REDnote and the TikTok Refugees

If they manage to stay on REDnote long enough, former TikTokers will surely begin to notice that all is not as it seems in modern China.

· 6 min read
The red REDnote app on a phone with Chinese currency in the background.
Shutterstock.

On Saturday, TikTok finally went dark in America, a development that seemed to bring a seven-year drama to a close. But within hours, the app was lighting up again—a fitting postscript to the most chaotic of careers. Such twists and turns have been a feature of TikTok’s existence since 2020, when fears first emerged that the video-hosting service was in fact a Chinese Communist Party propaganda tool; one of the so-called “magic weapons,” wielded by the CCP for global influence.

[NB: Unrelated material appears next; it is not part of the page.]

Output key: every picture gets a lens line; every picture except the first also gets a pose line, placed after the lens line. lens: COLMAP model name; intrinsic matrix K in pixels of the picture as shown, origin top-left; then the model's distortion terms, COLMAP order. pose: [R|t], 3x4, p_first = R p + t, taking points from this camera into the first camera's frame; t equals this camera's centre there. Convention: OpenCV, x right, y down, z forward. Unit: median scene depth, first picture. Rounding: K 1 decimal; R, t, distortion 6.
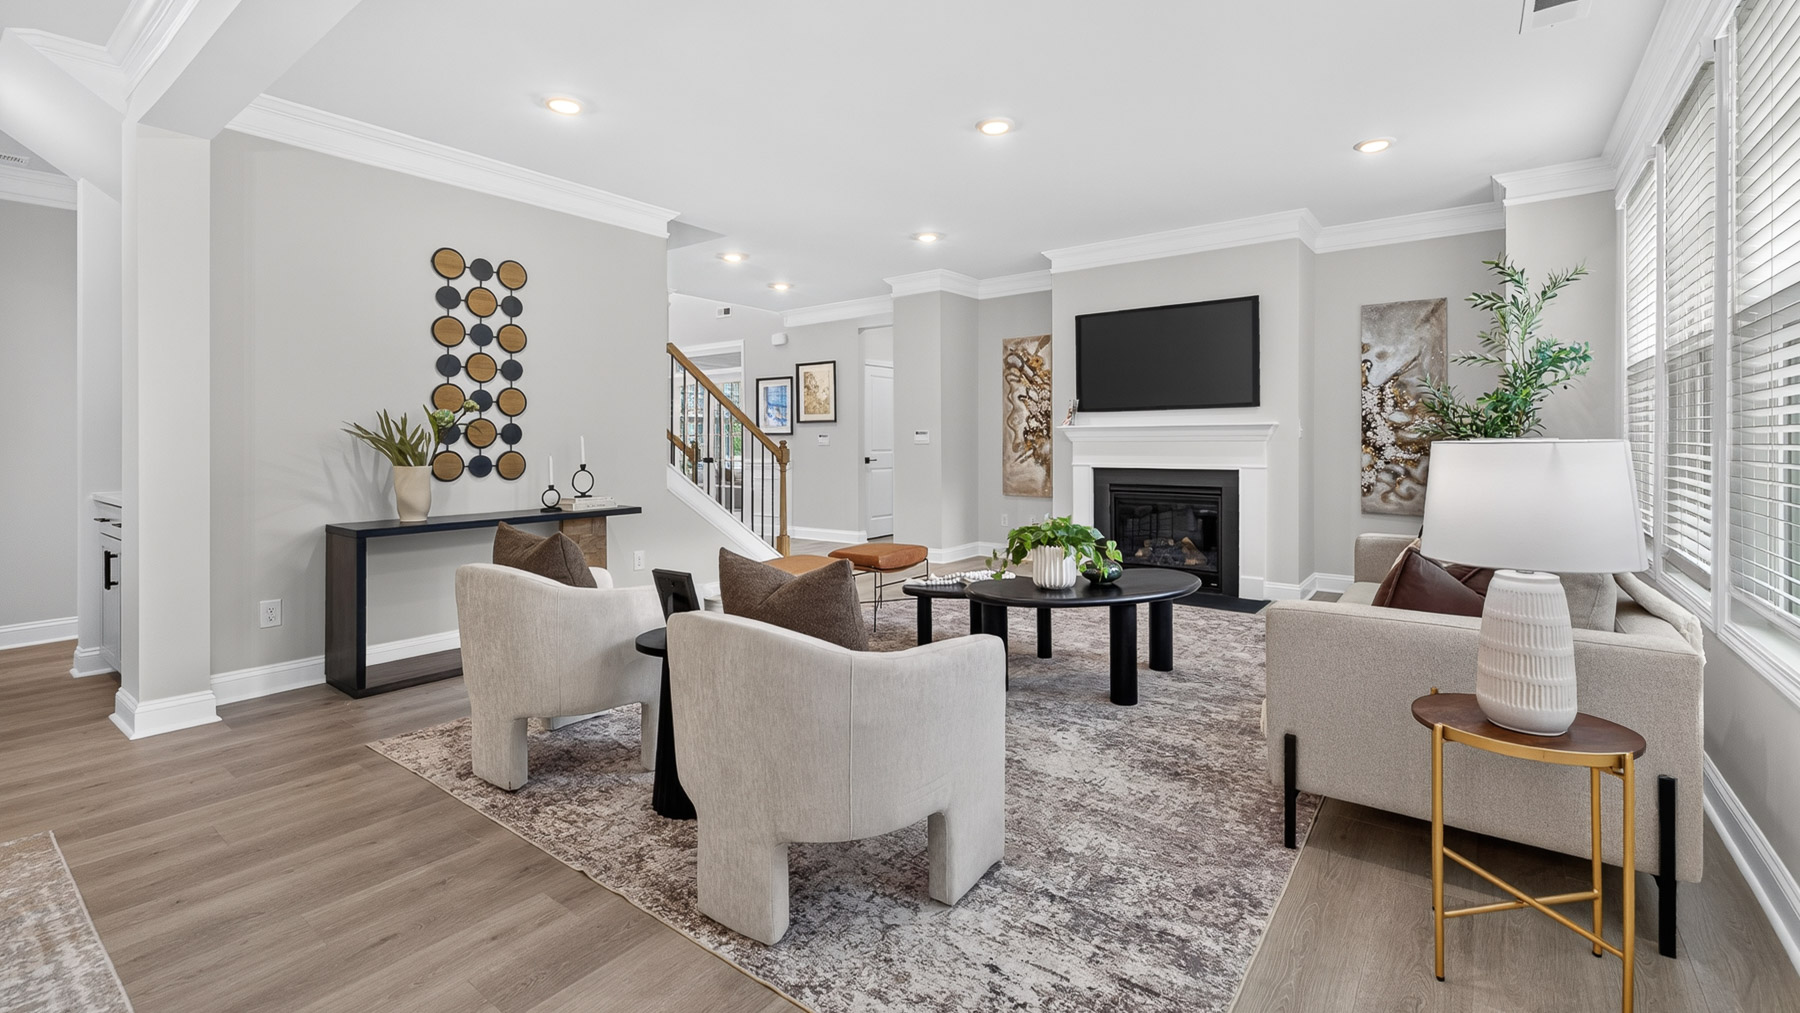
lens RADIAL K [[768.8, 0, 898.1], [0, 768.8, 454.8], [0, 0, 1]] dist [0.007908, -0.000078]
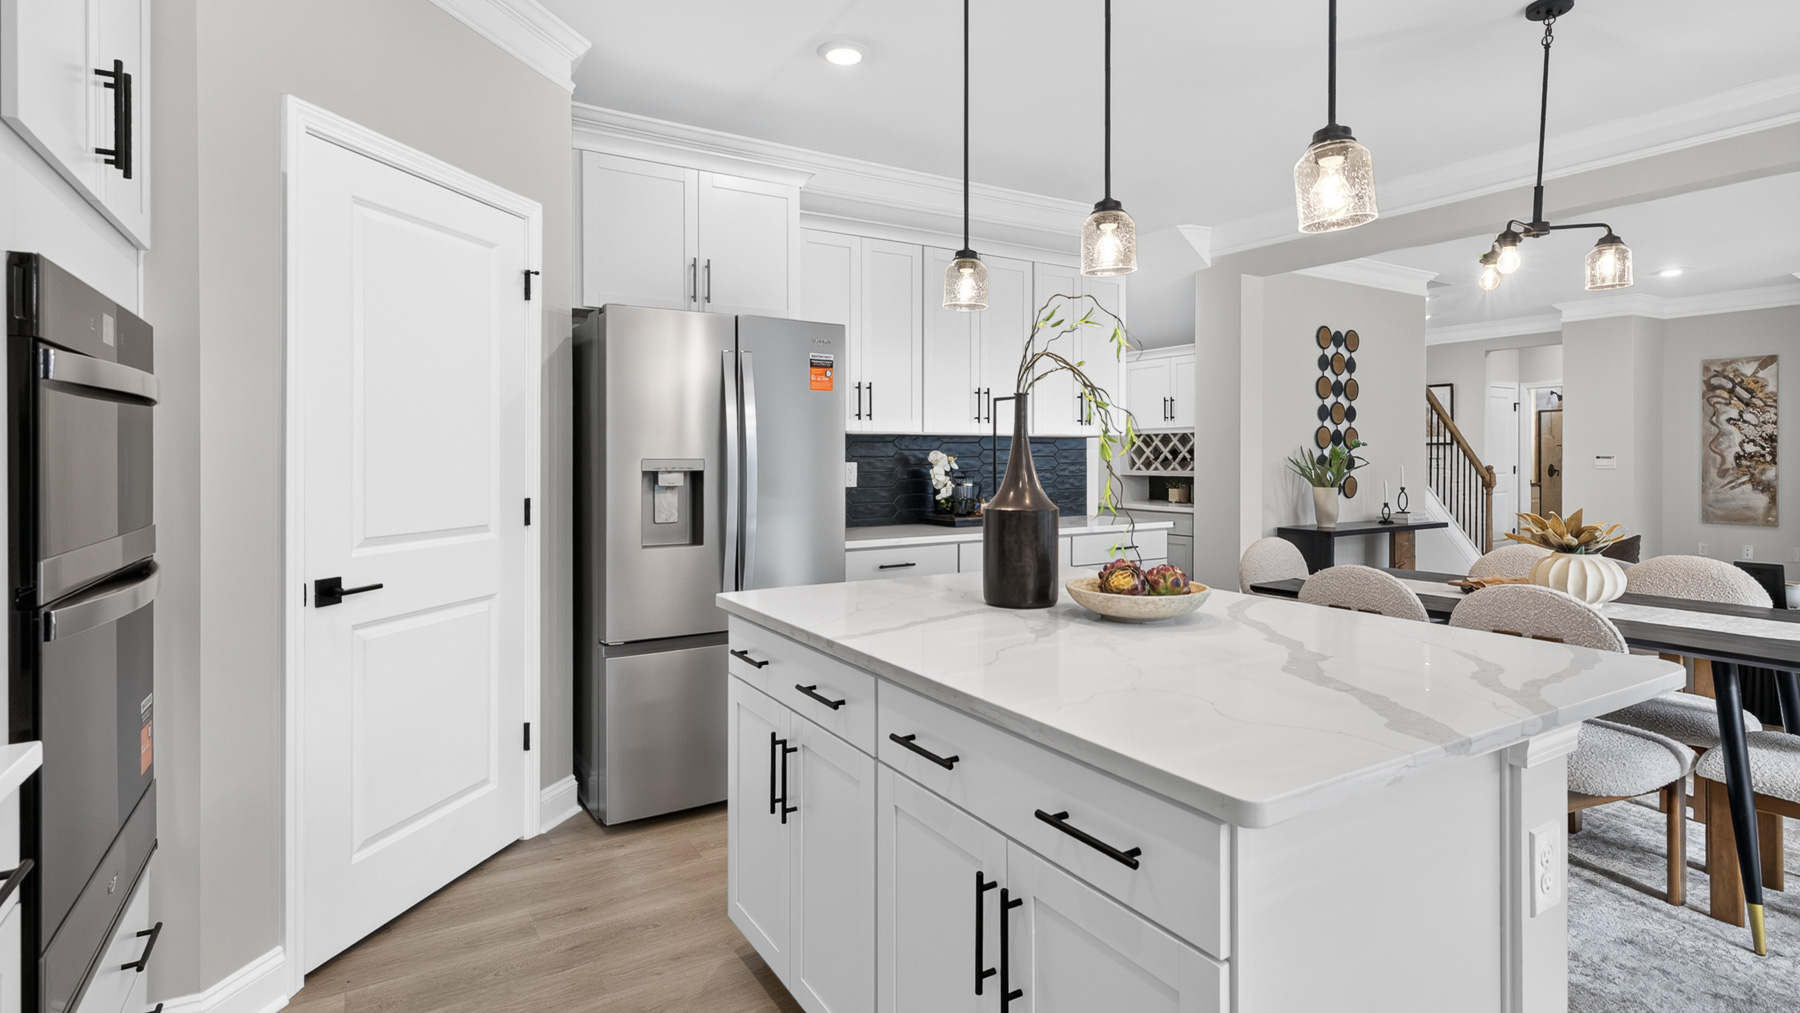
lens RADIAL K [[893.0, 0, 908.4], [0, 893.0, 455.1], [0, 0, 1]] dist [0.004026, 0.000369]
pose [[0.933170, -0.000556, -0.359434, -0.395223], [-0.006615, 0.999803, -0.018721, -0.004408], [0.359373, 0.019848, 0.932983, -0.404454]]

In 2020, Donald Trump announced that the app would be banned unless it parted ways with its Chinese owner, ByteDance. This prompted howls of protest about free speech from some unlikely quarters. ByteDance announced a sale, paused the sale, cancelled the sale, and then Joe Biden revoked Trump’s ban in June 2021. But national-security concerns continued to mount, and some Democratic senators admitted that Trump had been right. In April 2024, Biden signed a new bill to ban TikTok. But Trump had already changed his mind: “If you get rid of TikTok,” he explained in a Truth Social post last March, “Facebook and Zuckerschmuck will double their business.” (Washington Post journalist Josh Rogin has suggested that the president is now beholden to Republican megadonor and ByteDance stakeholder Jeff Yass.)

After spending millions of US dollars lobbying against the legislation, ByteDance made a final legal bid in recent days, hoping that the proposed ban might constitute a violation of TikTok’s First Amendment rights. But the Supreme Court rejected that argument, time ran out, and TikTok finally went offline, before abruptly returning. Following a phone call with Xi Jinping, during which TikTok was apparently discussed, Trump has directed the Department of Justice not to enforce the ban for 75 days.